Manchurian Mandate

The Republicans are cranking up their brainwashing campaign.

The day after the election, Mossback noticed that an online reader had found the column by Googling "election results + suicide."

I should have expected that the outcome would seem bleak enough to justify including the Crisis Clinic's hot-line number at the end of my column. Or perhaps the Googler was hoping to find that old Mossback was getting ready to do the Aurora Bridge without a bungee cord.

But Mossback is durable, hunkered down, and not at all depressed. My mood swings between reflective and angry—but hardly down. I have voted for so few winners at the presidential level it's not even funny, so every four years I'm prepared for a kick to the gut. Besides, I've been skeptical of a John Kerry win, a worry that increased after I witnessed his flabby campaign rally in Tacoma. One of my most popular columns this year asked back in July, "What if Bush wins?" Readers inundated me with responses because, deep down, every liberal was thinking the unthinkable. We all knew in our heart of hearts that this was Bush's election to lose—or steal.

Mossback's momma taught him to prepare for the worst, so, with the exception of a few exit-poll-fueled hours of hopefulness on Election Day, things went pretty much as expected.

There are a few things about 2004 I'd like to address.

I hardly need to point out the absurdity of the so-called "mandate" the Republicans and mainstream media have declared for Bush. This election was won by the equivalent of a three-pointer at the buzzer in basketball. No landslide, no rout. And that's assuming there was no result-overturning fraud in Ohio or Florida (is Florida the new Florida?). Remember when the pundits—back in the 1980s and early 1990s—would look at the electoral map and say they could find almost no credible scenario for Democrats to win? Now winning scenarios are multiple, and many blue states are solid. You might call Kerry a flip-flopper, but he's been one of the most consistent liberals in the U.S. Senate, and despite that, he came within a whisker of the White House. Instead of worrying that he did worse than Al Gore, we could be celebrating how much better he did than Michael Dukakis.

That doesn't mean the Democrats don't have problems. Unfortunately, their real problems are bigger than tweaking turnout or appealing to niche groups. Consultant James Carville says they need a "narrative," not simply a "litany," of issues and proposals, and that's very true as far as it goes. But they can't act like the guy who races alongside the parade to get in front and declare himself the leader of it. They actually have to head in a direction they believe in. And despite Carville's admonition that D's need to be "born again," embracing religion is not the way to go. Being religious, sure; but Democrats must continue to stand for keeping church and state separate, or we're doomed to a bipartisan theocracy.

The dangers of niche-chasing are exemplified by the youth vote, which produced both good and bad news for the D's. True, millions more young voters voted than in 2000, and most voted for Kerry. But the overall percentage who voted merely kept pace with 2000: The turnout of the 18-to-29 crowd was a measly 17 percent, despite all the celebrity pandering. And in a case of "be careful what you wish for," CNN's exit polling in Washington's governor's race reveals that 57 percent of the 18-to-29 vote went to Dino Rossi! In the words of Hunter S. Thompson: "Yeah, we rocked the vote all right. Those little bastards betrayed us again."
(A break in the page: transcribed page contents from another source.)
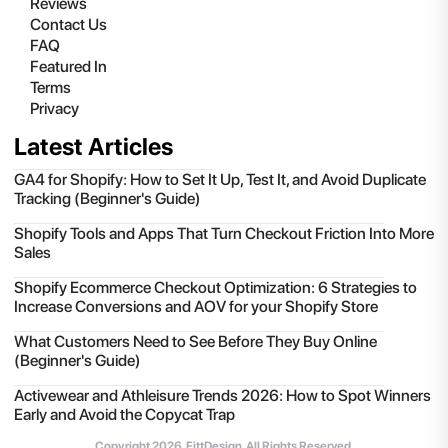
Reviews
Contact Us
FAQ
Featured In
Terms
Privacy
Latest Articles
GA4 for Shopify: How to Set It Up, Test It, and Avoid Duplicate
Tracking (Beginner's Guide)
Shopify Tools and Apps That Turn Checkout Friction Into More
Sales
Shopify Ecommerce Checkout Optimization: 6 Strategies to
Increase Conversions and AOV for your Shopify Store
What Customers Need to See Before They Buy Online
(Beginner's Guide)
Activewear and Athleisure Trends 2026: How to Spot Winners
Early and Avoid the Copycat Trap
Copyright
2026
, FittDesign. All Rights Reserved.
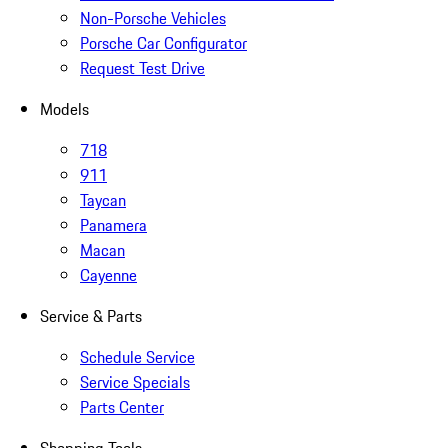
Non-Porsche Vehicles
Porsche Car Configurator
Request Test Drive
Models
718
911
Taycan
Panamera
Macan
Cayenne
Service & Parts
Schedule Service
Service Specials
Parts Center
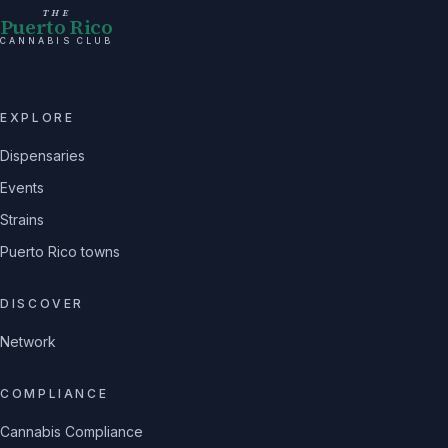
THE
Puerto Rico
CANNABIS CLUB
EXPLORE
Dispensaries
Events
Strains
Puerto Rico towns
DISCOVER
Network
COMPLIANCE
Cannabis Compliance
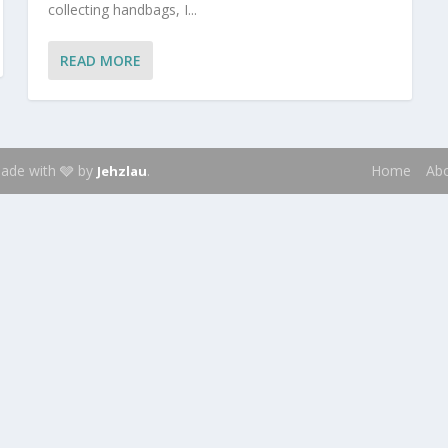
collecting handbags, I...
READ MORE
 Made with 🩶 by
.
Home
Ab
Jehzlau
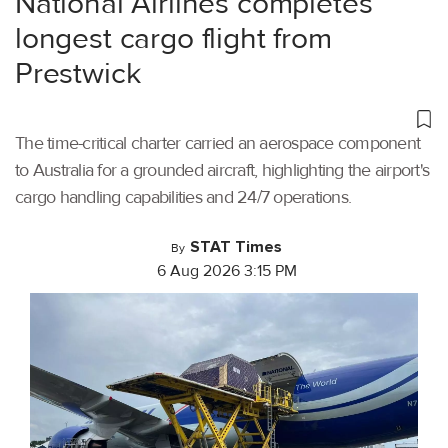
National Airlines completes
longest cargo flight from
Prestwick
The time-critical charter carried an aerospace component
to Australia for a grounded aircraft, highlighting the airport's
cargo handling capabilities and 24/7 operations.
STAT Times
By
6 Aug 2026 3:15 PM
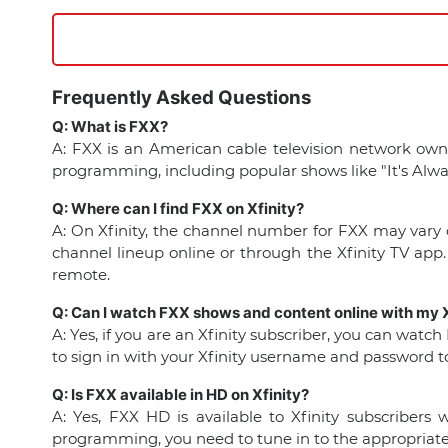
Frequently Asked Questions
Q: What is FXX?
A: FXX is an American cable television network own
programming, including popular shows like "It's Alway
Q: Where can I find FXX on Xfinity?
A: On Xfinity, the channel number for FXX may vary d
channel lineup online or through the Xfinity TV app.
remote.
Q: Can I watch FXX shows and content online with my X
A: Yes, if you are an Xfinity subscriber, you can watc
to sign in with your Xfinity username and password to 
Q: Is FXX available in HD on Xfinity?
A: Yes, FXX HD is available to Xfinity subscriber
programming, you need to tune in to the appropriate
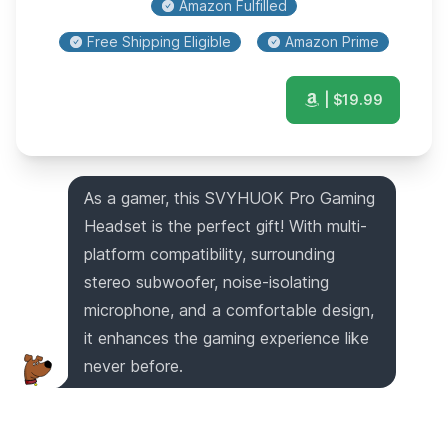
Amazon Fulfilled
Free Shipping Eligible
Amazon Prime
| $
19.99
As a gamer, this SVYHUOK Pro Gaming
Headset is the perfect gift! With multi-
platform compatibility, surrounding
stereo subwoofer, noise-isolating
microphone, and a comfortable design,
it enhances the gaming experience like
never before.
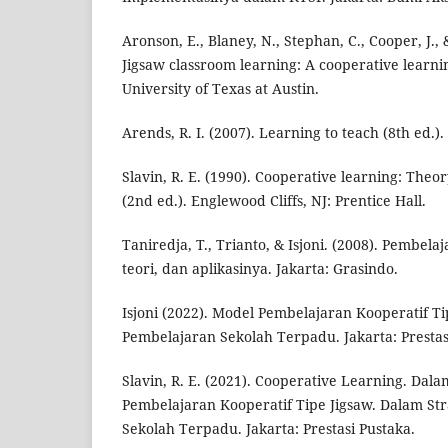
Aronson, E., Blaney, N., Stephan, C., Cooper, J., 
Jigsaw classroom learning: A cooperative learni
University of Texas at Austin.
Arends, R. I. (2007). Learning to teach (8th ed.
Slavin, R. E. (1990). Cooperative learning: Theo
(2nd ed.). Englewood Cliffs, NJ: Prentice Hall.
Taniredja, T., Trianto, & Isjoni. (2008). Pembela
teori, dan aplikasinya. Jakarta: Grasindo.
Isjoni (2022). Model Pembelajaran Kooperatif Ti
Pembelajaran Sekolah Terpadu. Jakarta: Prestas
Slavin, R. E. (2021). Cooperative Learning. Dala
Pembelajaran Kooperatif Tipe Jigsaw. Dalam St
Sekolah Terpadu. Jakarta: Prestasi Pustaka.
I'll say it again: It's not enough to drag people to the polls because of their age, race, or ethnicity. You have to lead them there based on—guess what?—values.

One overlooked trend in the election was that third parties played absolutely no role in the outcome for the first time since 1992. In recent years, Ralph Nader, Pat Buchanan, and Ross Perot helped determine winners and losers by taking votes or skewing the dynamics. (Remember the "Jews for Buchanan" butterfly ballot debacle?) But in 2004, a bipolarized nation overwhelmingly chose between D's and R's. The third parties combined took less than 1 percent of the presidential vote, a stunning decline. Ralph Nader, the Greens, and Libertarians were all down. This was a Red vs. Blue election, with no room for green, brown, or polka dot.

One thing we can expect from Bush and company is more of the same. Especially in the saying-one-thing-and-meaning-another department. The day after the election, responding to the media's hunger for national "unity," Bush said, "I'll reach out to everyone who shares our goals." Insert smirk here. This, of course, is a promise not to reach out at all. You don't reach out to people who already agree with you, you reach out to people who don't and try to work something out.

But Bush's right-wing supporters gleefully read the code as a message to them: a promise to finally be fully embraced and empowered by the administration to do God's will. "Now comes the revolution," exclaimed far-right fund-raiser Richard Viguerie after the election.

If you're not with them, prepare to man the barricades. There are only 56,000,000 of us, and they'll be coming for us long before 2008.